**EXTRACTED TEXT:**
┌────────
TEVIN spoke to almost 8 people in total. Interviews were conducted through the phone in Arabic by Tevin´s team members. It found that almost all affected regions were dependent on local initiatives and individual efforts. Tevin determined five main reasons for the delay or non-arrival of external aid to earthquake-affected areas in Syria: politicization of aid, miscoordination, corruption, and discrimination.


This paper is part of a series of advocacy papers that Tevin is publishing on the aftermath of the earthquake in Türkiye and Syria. These papers are based on witness accounts in the affected areas, and focus on the social, economic, and political implications of the disaster


Views from the ground

This section of the paper describes the situation in several Syrian regions as recounted to Tevin by people on the ground.

  • Jendires

Jendires, in the Afrin area, was one of the worst-hit cities, with over 250 buildings destroyed. Yet humanitarian aid was late to arrive. On the first day, aid was seen to arrive by the Syrian Civil Defense and by members of some factions such as Hay'at Tahrir al-Sham (HTS), but it was obstructed by factions such as Sham Legion and the Eastern Army. Witnesses also motioned the different factions in Jendires looting from the houses of those who fled to the streets. Aid to Jendires was in the first instance mainly provided by local actors, such individuals, and tribes.


Later that day, volunteers arrived from the Syrian Civil Defense. According to Tevin´s contact person, the aid to citizens was delayed because factions in Jendires wanted to keep it for themselves and did not want other factions from outside the region to provide help in what they consider to be their territory.


Internet reports said that on the first day of the earthquakes, heavy equipment was moved from Afrin to Türkiye by the Syria National Army. And although the witnesses on the ground who spoke to Tevin did see heavy equipment being moved, they could not confirm that it indeed left for Türkiye.


On the second day of the earthquake, a number of displaced people arrived in the villages and set up tents around Jendires and the affected areas in coordination with the factions. When aid arrived, it was first distributed to these people who then passed it on to the factions. The factions know that aid distribution mechanisms are monitored, and all eyes are on the affected areas. Therefore, they resort to these kinds of tricks while Kurdish citizens are deprived of aid in a clear and discriminatory manner.

  • Sheikh Maqsood

Sheikh Maqsood, a SFD-controlled Kurdish neighborhood in Aleppo, has not received any aid since the earthquakes took place. People in Sheikh Maqsood live in fear, especially since the infrastructure in the neighborhood has been destroyed by war and the living conditions are extremely harsh due to the years-long siege imposed by the Syrian government.


Aid to Sheikh Maqsood has been hampered by the government forces and the neighborhood is currently going through a bread and fuel crisis. Depending on the relationship between SDF and the Syrian government, at times goods and fuel are allowed into the neighborhood. At times traders can bring in vegetables through bribery. The border crossings exist, but after the earthquake, nothing is allowed in.


Before the earthquake, the fuel allocated to each family was 200 liters in the winter, but after the earthquake and due to the siege on Sheikh Maqsood, only 50 liters were allocated to each family, and the rest was allocated for moving heavy equipment, and operating ovens. Sources described discriminatory practices when it came to the distribution of aid, where the influential took advantage of the crisis to obtain advantages.
└────────
**GIVEN ENTRIES:**
┌────────
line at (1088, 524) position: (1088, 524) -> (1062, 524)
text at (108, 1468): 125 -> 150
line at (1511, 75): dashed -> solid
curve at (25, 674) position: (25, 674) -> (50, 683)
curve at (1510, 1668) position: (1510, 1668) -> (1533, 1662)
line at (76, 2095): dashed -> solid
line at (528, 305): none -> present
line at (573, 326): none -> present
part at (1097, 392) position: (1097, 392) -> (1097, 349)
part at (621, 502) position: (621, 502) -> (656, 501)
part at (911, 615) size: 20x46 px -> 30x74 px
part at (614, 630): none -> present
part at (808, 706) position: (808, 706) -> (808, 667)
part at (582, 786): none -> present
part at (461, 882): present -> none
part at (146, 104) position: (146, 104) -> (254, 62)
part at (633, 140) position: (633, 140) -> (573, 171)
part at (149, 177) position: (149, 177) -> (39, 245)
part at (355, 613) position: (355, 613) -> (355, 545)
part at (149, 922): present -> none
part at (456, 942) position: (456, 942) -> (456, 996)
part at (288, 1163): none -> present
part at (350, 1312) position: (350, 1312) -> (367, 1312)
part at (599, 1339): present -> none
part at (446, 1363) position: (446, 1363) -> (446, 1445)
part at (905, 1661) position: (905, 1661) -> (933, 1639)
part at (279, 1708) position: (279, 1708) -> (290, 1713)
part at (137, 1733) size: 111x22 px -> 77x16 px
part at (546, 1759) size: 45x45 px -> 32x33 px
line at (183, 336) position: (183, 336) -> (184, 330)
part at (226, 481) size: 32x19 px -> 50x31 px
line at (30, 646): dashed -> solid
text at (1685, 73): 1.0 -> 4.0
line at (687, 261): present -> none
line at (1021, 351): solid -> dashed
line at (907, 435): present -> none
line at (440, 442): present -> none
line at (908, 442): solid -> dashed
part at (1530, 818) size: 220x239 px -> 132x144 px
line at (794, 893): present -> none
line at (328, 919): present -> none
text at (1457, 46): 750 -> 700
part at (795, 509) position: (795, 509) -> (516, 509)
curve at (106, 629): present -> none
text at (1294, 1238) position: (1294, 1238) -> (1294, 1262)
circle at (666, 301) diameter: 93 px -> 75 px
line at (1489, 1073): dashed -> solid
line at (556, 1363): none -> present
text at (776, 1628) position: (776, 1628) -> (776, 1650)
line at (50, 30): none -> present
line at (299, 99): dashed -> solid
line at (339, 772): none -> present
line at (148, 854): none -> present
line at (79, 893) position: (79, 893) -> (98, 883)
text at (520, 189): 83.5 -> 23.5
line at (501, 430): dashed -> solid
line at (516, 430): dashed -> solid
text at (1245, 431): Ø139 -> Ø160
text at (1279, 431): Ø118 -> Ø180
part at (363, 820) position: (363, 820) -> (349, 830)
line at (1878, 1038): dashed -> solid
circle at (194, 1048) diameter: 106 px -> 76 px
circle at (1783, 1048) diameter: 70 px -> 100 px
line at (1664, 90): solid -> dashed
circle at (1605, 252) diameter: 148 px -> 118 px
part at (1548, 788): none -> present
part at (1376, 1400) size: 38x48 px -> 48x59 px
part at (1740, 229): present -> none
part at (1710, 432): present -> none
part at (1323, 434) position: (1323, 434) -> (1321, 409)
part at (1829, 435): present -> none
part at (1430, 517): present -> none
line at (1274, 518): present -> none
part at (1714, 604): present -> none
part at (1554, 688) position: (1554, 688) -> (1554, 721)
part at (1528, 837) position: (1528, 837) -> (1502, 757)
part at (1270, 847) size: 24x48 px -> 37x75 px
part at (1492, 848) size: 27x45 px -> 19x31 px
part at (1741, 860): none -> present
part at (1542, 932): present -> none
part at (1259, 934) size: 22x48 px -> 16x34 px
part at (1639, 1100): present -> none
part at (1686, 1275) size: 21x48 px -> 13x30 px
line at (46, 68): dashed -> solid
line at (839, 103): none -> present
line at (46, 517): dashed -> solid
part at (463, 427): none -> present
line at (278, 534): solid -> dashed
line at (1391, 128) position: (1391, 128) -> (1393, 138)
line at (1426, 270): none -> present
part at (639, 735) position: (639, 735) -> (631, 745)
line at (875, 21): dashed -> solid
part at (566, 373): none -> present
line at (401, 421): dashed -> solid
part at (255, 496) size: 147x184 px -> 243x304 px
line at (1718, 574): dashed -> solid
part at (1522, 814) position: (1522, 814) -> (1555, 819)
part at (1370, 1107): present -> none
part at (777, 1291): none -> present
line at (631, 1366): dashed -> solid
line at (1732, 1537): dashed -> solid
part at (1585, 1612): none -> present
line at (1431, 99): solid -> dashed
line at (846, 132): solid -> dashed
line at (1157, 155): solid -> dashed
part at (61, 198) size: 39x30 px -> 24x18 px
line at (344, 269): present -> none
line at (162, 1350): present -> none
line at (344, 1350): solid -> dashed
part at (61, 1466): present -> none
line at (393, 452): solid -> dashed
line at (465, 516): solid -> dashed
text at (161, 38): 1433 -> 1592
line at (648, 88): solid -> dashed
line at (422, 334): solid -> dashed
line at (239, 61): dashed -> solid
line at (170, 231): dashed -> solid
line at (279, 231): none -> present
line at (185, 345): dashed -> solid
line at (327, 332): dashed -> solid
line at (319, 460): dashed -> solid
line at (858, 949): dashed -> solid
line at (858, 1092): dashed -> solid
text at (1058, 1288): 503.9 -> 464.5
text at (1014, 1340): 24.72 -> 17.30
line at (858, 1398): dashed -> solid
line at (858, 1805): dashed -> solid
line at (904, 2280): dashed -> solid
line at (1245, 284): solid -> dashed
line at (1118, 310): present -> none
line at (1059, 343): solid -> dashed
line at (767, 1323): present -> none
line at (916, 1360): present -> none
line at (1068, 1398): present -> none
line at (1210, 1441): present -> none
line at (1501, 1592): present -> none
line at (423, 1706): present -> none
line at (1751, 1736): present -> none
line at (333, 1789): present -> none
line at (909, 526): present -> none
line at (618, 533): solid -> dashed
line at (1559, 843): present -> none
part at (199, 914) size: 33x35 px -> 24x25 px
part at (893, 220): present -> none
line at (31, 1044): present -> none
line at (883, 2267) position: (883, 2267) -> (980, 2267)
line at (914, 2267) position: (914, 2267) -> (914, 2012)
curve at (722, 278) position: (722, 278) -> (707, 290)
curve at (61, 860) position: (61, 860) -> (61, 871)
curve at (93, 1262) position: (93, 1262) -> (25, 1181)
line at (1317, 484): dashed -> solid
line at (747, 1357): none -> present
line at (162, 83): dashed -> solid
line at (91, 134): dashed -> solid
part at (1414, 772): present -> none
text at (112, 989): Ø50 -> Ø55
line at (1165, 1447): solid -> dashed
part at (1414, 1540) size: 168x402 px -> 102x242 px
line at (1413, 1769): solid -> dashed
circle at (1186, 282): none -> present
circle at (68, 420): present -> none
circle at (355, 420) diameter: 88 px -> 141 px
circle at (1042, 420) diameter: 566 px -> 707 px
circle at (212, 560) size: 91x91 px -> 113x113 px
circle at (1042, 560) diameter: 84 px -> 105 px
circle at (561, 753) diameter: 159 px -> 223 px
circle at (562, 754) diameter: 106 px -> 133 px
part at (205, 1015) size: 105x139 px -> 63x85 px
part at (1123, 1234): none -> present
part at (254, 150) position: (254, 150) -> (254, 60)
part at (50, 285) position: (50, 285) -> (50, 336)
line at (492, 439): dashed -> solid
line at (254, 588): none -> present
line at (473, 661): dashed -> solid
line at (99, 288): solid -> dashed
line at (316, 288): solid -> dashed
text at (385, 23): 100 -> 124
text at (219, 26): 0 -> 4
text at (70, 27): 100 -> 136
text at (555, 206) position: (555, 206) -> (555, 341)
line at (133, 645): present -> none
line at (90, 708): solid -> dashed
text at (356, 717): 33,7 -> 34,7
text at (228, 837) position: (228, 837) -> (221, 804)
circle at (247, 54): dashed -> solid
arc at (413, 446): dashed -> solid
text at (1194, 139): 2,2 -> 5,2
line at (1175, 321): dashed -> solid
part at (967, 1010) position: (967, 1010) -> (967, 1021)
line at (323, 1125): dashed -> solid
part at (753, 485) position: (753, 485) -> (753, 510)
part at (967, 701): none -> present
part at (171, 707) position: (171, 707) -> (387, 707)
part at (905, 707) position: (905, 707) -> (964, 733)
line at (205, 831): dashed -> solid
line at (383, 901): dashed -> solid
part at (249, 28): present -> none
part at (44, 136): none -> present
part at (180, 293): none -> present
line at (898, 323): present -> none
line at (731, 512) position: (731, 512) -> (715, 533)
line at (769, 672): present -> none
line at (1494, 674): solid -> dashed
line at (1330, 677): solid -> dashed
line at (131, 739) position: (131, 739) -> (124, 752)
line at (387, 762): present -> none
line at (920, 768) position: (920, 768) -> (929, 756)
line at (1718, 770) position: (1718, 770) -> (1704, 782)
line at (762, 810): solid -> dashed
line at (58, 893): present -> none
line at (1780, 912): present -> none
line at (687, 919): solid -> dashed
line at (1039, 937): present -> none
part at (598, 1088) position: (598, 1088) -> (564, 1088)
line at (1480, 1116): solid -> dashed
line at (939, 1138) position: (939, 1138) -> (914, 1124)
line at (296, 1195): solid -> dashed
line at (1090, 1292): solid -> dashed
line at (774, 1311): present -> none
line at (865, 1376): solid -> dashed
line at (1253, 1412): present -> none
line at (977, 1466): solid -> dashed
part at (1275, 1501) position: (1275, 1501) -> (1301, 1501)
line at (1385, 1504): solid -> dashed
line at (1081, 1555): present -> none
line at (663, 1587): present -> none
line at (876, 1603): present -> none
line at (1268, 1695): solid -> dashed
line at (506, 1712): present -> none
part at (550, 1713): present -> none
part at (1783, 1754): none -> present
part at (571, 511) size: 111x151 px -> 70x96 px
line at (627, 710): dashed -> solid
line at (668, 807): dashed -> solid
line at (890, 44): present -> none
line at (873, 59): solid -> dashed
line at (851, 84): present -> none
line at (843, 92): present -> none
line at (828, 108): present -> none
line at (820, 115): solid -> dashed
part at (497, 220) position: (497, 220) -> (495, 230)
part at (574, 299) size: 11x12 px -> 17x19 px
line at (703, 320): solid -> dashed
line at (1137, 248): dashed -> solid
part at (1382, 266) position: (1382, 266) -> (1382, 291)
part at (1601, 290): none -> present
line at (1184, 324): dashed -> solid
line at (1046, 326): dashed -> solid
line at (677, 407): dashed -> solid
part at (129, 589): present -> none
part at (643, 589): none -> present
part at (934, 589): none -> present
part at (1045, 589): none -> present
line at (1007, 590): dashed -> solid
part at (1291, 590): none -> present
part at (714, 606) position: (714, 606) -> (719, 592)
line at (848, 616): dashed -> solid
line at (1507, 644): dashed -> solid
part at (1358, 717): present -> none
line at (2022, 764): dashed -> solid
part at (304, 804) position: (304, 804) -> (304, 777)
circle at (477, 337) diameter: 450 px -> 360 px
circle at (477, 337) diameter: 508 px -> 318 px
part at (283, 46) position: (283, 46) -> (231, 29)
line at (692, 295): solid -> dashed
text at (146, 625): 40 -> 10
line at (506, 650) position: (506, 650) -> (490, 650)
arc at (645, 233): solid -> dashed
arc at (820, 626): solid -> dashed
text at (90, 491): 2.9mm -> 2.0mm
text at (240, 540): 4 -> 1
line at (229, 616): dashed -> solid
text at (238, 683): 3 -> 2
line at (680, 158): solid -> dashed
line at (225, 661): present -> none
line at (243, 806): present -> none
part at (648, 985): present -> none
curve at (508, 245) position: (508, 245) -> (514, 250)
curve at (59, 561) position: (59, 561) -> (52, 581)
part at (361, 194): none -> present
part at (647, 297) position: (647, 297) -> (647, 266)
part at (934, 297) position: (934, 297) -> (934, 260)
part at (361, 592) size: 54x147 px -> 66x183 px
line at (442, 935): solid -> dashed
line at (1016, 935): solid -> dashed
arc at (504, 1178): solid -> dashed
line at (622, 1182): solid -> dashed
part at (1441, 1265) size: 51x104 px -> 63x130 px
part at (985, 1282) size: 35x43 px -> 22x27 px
└────────
**EXERCISES:**
A. List every place name that appears in the earthquake aid report.
B. Pick up the earthquake aid report after its final sentence and keep writing it.

**ANSWERS TO THE EXERCISE:**
A. Syria, Türkiye, Jendires, Afrin, Sheikh Maqsood, Aleppo

B.
Humanitarian aid before the earthquake came from the Syrian Red Cross, but their aid has now diminished to one box per 8 months that includes 5 sunflower oil, 2 kilos of sugar, 4-kilo hummus, 5 kilo rice for a family of 5 people. The shortage of goods has in the meantime led to extreme inflation. Tevin´s contact person described that should the option and the means exist to flee to outside Syria, most people would choose to do so.

  • Syria´s coastal area

The cities of Jableh and Latakia were the most affected in the Syrian coastal area. The earthquake caused dozens of houses to collapse, and hundreds lost their lives. Before the earthquake, the Syrian government took measures facing the storm and low temperatures in region, but there was no response during the direct aftermath of the earthquake, and it did not provide any support for the affected areas. Like the rest of the Syrian cities, the population relied on local capabilities and initiatives. Many local initiatives were launched to respond to the effects of the earthquake. The Syrian Red Crescent and the Cuba Organization, affiliated with churches, for example, responded very quickly.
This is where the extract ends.